EPIDEMIA DE AIDS AVANÇA PARA O INTERIOR DO ESTADO DO RJ

A AIDS avança para as cidades do interior do Estado do Rio de Janeiro. Embora o município do Rio tenha o maior número de notificações (5.851, da década de 80 a março deste ano), proporcionalmente, são as cidades do interior que têm registrado crescimento mais acentuado do número de casos. Os dados constam do último boletim epidemiológico sobre AIDS da Secretaria Estadual de Saúde, que aponta Niterói como o município com maior incidência em todo o estado: em cada 100 mil habitantes, 112,71 têm AIDS. O Rio está em segundo lugar (111,71), seguido por Petrópolis (68,85), Cabo Frio (66,67), Miguel Pereira (45,71), Duque de Caxias (44,09), Mendes (43,48), Macaé (43,11), Mangaratiba (42,94) e São João de Meriti (41,91).
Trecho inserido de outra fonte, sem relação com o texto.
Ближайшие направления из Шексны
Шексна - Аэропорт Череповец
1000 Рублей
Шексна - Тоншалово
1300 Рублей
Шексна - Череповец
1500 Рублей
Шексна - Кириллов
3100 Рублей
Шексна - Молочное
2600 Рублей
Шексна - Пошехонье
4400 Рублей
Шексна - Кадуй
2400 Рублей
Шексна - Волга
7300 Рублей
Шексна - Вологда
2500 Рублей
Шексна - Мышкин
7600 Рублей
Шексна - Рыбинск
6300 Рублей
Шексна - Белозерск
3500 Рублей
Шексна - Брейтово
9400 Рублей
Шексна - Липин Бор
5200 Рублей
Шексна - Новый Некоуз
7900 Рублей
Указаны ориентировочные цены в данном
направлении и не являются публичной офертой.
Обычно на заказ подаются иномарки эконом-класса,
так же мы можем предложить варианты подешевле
A mudança no perfil da doença não é apenas geográfica. Há 10 anos, a AIDS atingia principalmente a classe média alta. Hoje, é cada vez maior o número de vítimas entre as camadas mais pobres da população. Desde o início da doença, foram notificados, em todo o estado, 8.350 casos de AIDS, sem contar os portadores assintomáticos. A cada semana, surgem dois novos casos de AIDS em Campos, no norte fluminense, e pelo menos uma pessoa morre vítima da doença. Segundo a Secretraria de Saúde do município, 60% desses casos são de pessoas de outras cidades que vão a Campos em busca do único hospital público de referência no tratamento da AIDS na região, o Hospital Ferreira Machado. Uma das maiores mudanças no perfil da epidemia é o aumento do número de mulheres infectadas-- que triplicou nos últimos 10 anos. Em 1984, para cada 13 homens com AIDS, havia uma mulher doente. Hoje, essa relação é de quatro para uma. São as mulheres as mais atingidas na transmissão heterossexual, que vem aumentando em relação aos homossexuais e bissexuais. Em 1987, os casos de heterossexuais contaminados correspondiam a 1,8% do total. Este ano já são 14,11%. A maior contaminação de mulheres alterou o perfil da doença entre menores de 15 anos. Até 1986, a maior contaminação de crianças era por transfusão de sangue e menos de 10% tinham sido contaminadas pela mãe. Nos últimos quatro anos, o índice de crianças que já nascem com AIDS subiu para 60% (O Globo).